Le président du Manidem réagit aux questions soulevées par le discours du chef de l’État mardi.
D’abord le timing du discours présidentiel, n’arrive-t-il pas trois ans trop tard à votre avis ?
Chaque parti et forcément le régime a son agenda. Ce qu’il ne faut pas oublier, c’est qu’on a affaire à une guerre de sécession donc forcément l’armée camerounaise a d’abord le devoir de consolider l’indivisibilité ou l’intégrité territoriale du pays avant d’envisager quoi que ce soit. Il était important qu’on oppose, face à des gens qui ont pris le pouvoir pour dépecer le pays, une résistance militaire capable de les décourager de leur entreprise.
Dès que le gens prennent les armes pour diviser un pays pour lequel des milliers de Camerounais sont morts, on ne peut pas leur proposer un dialogue. C’est justifier ou légitimer d’une certaine façon l’action qu’ils ont tenté de mener.
Sur le contenu, un « grand dialogue national » est annoncé fin septembre, vous défendez une position de fermeté vis-vis des sécessionnistes que le président convie au dialogue. Prendrez-vous part à un dialogue avec des leaders sécessionnistes ?
Il est évident que des groupes armés qui voudraient venir à ce dialogue ont d’abord l’obligation de déposer les armes, de réintégrer la dynamique unitaire du pays. Puisque dans ce dialogue national il est hors de question de revenir sur l’intégrité territoriale, sur l’indivisibilité de notre communauté nationale. Donc, forcément ceux qui viendraient seront certainement ceux qui ont déposé les armes.
Le cadre de ce grand dialogue national est la Constitution, a précisé le chef de l’Etat, ceci ne limite-t-il pas des réformes attendues de nos institutions ?
Dans ce genre de rencontre, l’occasion fait toujours le larron. J’ai cru lire .dans le discours du chef de l’Etat que cette rencontre a d’abord pour but de résoudre le ‘ problème anglophone mais quand la nation se retrouve, plusieurs aspects des problèmes vont être abordés, De toutes les manières, je ne pense pas qu’on couperait la parole à quelqu’un qui veuille introduire un débat ou une proposition dans le cadre des révisions constitutionnelles que des groupes d’intérêts, des partis politiques pourraient introduire, y compris une proposition de modification ou d’amélioration du code électoral. Quand la nation se retrouve comme ça, il y’a toujours des situations imprévues qu’on ne peut pas à la limite prévoir avant ce genre de rencontre.
Voyez-vous un intérêt à inscrire la crise post-électorale, avec la contestation persistante des résultats de la dernière présidentielle, au menu de ce grand dialogue national ?

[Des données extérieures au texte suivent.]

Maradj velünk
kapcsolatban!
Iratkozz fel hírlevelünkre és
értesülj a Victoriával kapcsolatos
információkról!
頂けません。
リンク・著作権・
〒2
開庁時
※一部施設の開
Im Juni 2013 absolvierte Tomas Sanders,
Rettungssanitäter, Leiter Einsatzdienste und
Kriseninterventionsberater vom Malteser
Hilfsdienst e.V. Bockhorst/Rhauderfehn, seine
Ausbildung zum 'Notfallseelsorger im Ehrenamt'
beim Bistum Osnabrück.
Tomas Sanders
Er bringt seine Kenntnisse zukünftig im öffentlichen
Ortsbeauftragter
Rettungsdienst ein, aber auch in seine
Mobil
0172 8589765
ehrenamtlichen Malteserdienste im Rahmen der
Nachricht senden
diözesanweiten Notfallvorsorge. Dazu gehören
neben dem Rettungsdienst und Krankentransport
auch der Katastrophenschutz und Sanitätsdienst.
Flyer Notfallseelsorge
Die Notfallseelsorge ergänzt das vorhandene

La contestation post-électorale n’a rien avoir avec le problème anglophone. Je crois que c’est une attitude de positionnement qu’ont adopté le Mrc et ses alliés dans le but de compter, au cas où il y aurait peut-être un dialogue, mais la contestation post-électorale n’a rien à voir avec la résolution politique de la crise anglophone. Il faut séparer les choses. Peut-être qu’il faut imaginer ou espérer que dans le cadre du lancement de ce dialogue, des mesures d’apaisement interviennent aussi vis-à-vis de ceux qui ont été condamnés dans le cadre de la crise post-électorale. Mais bon, ça ne dépend pas de nous.
Nous dès le début, nous avons dit que l’arrestation des leaders de l’opposition n’est pas de nature à décrisper la situation socio-politique tendue. Mais l’avenir du Cameroun est au-dessus de tout, de nos intérêts, de nos objectifs, de nos ambitions. Il faut donc d’abord avant tout sauver le Cameroun avant de penser à nos propres intérêts politiques ou politiciens.
Au regard du précédent de la Conférence Tripartite dont certaines résolutions traduites dans la Constitution ne sont toujours pas mises en œuvre, quelle peut être la bonne formule pour une opérationnalisation optimale des recommandations du grand dialogue annoncé ?
En politique, c’est le rapport de force sur le terrain qui détermine l’issue de toute démarche. La Tripartite était un moyen que le gouvernement a entrepris, pour casser la dynamique de contestation à travers les villes mortes. Le gouvernement en 1991 s’est arrangé à emmener de son côté les forces rétrogrades, c’est les hommes d’affaires du RDPC qui ont négocié cette trêve des villes mortes qui a dépassé sur la tripartite.
Si la mobilisation des forces vives de la nation et des Camerounais, si les Camerounais sont mobilisés ou participent d’une manière ou d’une autre à ce dialogue national et sont attentifs, mobilisés pour que cela servent à changer la situation, forcément leur implémentation sera meilleure que celle des résolutions de la Tripartite.